The most interesting thing percolating just below the surface of our inter-subdisciplary rift, IMHO, is that the really interesting “biological” anthropology is coming from medical anthropology and biosociality – people like Rayna Rapp, Gisli Palsson, Karen-Sue Taussig, Margaret Lock, Sarah Franklin, etc. – whose work is unfortunately not widely read by biological anthropologists.
I agree with you on the 4-flelds, we don’t need that 19th century left over. But the fragmentation of anthropology and the abandonment of a committment to a synthetic approach to human experience I do lament. That is what allows a class of bio anthros who do not think of themselves as anthropologists and who come up with such genetic reductionist, pseudo-darwinist nonesense as Evo Psych. That’s why I think even a shotgun marriage is a better arrangement until the field comes to its senses, (which probably won’t happen in the US.)

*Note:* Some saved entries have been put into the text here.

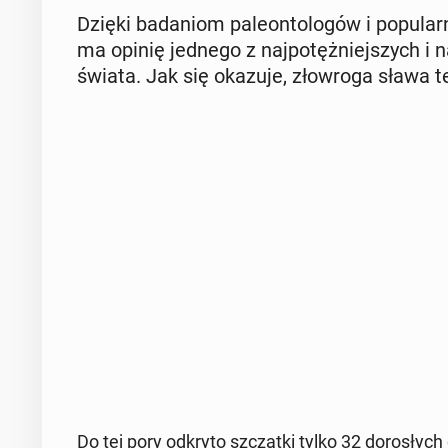
Dzięki ba­da­niom pa­le­on­to­lo­gów i po­pu­la
ma opinię jednego z naj­po­tęż­niej­szych i naj
świata. Jak się okazuje, zło­wro­ga sława 
Do tej pory odkryto szcząt­ki tylko 32 do­ro­słych o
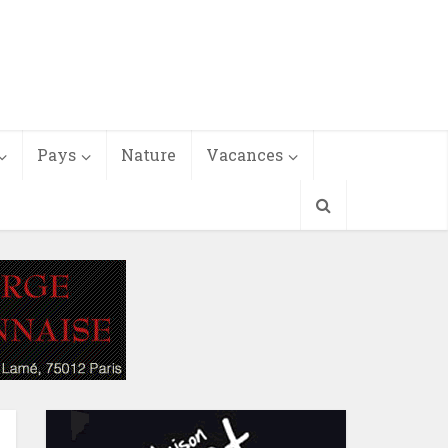
Pays
Nature
Vacances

I really think that a lot of this crap is perpetuated at the graduate level. When you have people of any discipline who aren’t even willing to “hang out” with people of other disciplines, that’s a big problem. I’ve heard many horror stories about departments in which grad students from various subfields will refuse to hang out with each other, even if some people are making a concerted effort to hang out with people outside their. I understand if people have personality conflicts with others but it is extremely problematic to not give people the benefit of the doubt just because you know their subfield. It takes a very special level of “assholeness” to write people off without ever interacting with them.

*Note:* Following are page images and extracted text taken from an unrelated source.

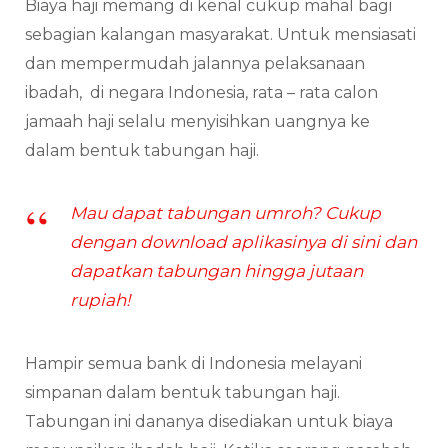
Biaya haji memang di kenal cukup mahal bagi
sebagian kalangan masyarakat. Untuk mensiasati
dan mempermudah jalannya pelaksanaan
ibadah, di negara Indonesia, rata – rata calon
jamaah haji selalu menyisihkan uangnya ke
dalam bentuk tabungan haji.
Mau dapat tabungan umroh? Cukup
dengan download aplikasinya di sini dan
dapatkan tabungan hingga jutaan
rupiah!
Hampir semua bank di Indonesia melayani
simpanan dalam bentuk tabungan haji.
Tabungan ini dananya disediakan untuk biaya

I feel lucky to be in a department where I can go to the bar and relax with people of all disciplines. While there are personality conflicts and “factions,” they aren’t drawn along disciplinary lines. This is the way it should be.
Whoops, sorry for the typos.
“even if some people are making a concerted effort to hang out with people outside their.” should have the word “sub-field” added to the end.
Alas, the news is bad, my friend. Ten years from now, when you have a family and a very different metabolism, you won’t be able to go out for beers with your colleagues and discuss the critical intellectual issues of the day quite so readily. The time to act is now. Organize a Thursday afternoon discussion group (with beer – graduate students across all subfields will not turn down beer, and that’s a cross-cultural universal) to discuss some key texts that everyone can read, and that are actually shaping public opinion on anthropological issues. Here are some suggestions: Jarhead Diamond’s “Germs Guns and Steel” or “Collapse” – there’s a thread about the former elsewhere on this list. (Norm Yoffee organized a AAA session last year on the latter which showed that there is no archaeological evidence that anybody has ever followed the scheme Diamond lays out.) Richard Dawkins’ “The God Delusion” (Is it possible to write a book about religion without the word “Durkheim” appearing in the index? Yes!) Likewise there are books about memes and cultural evolution that make no references to Leslie White. Is it possible they’re missing something? On the good side, there are things like “Why America’s Top Pundits are Wrong,” edited by Gusterson and Besteman (who sound like a law firm, but are really anthropologists, and damn fine ones).
I think they (whoever the others are at your institution) will come. And if they don’t come, publicly taunt them until they do. At very least, you’ll have an enlightening discussion group amongst yourselves, not to mention a party.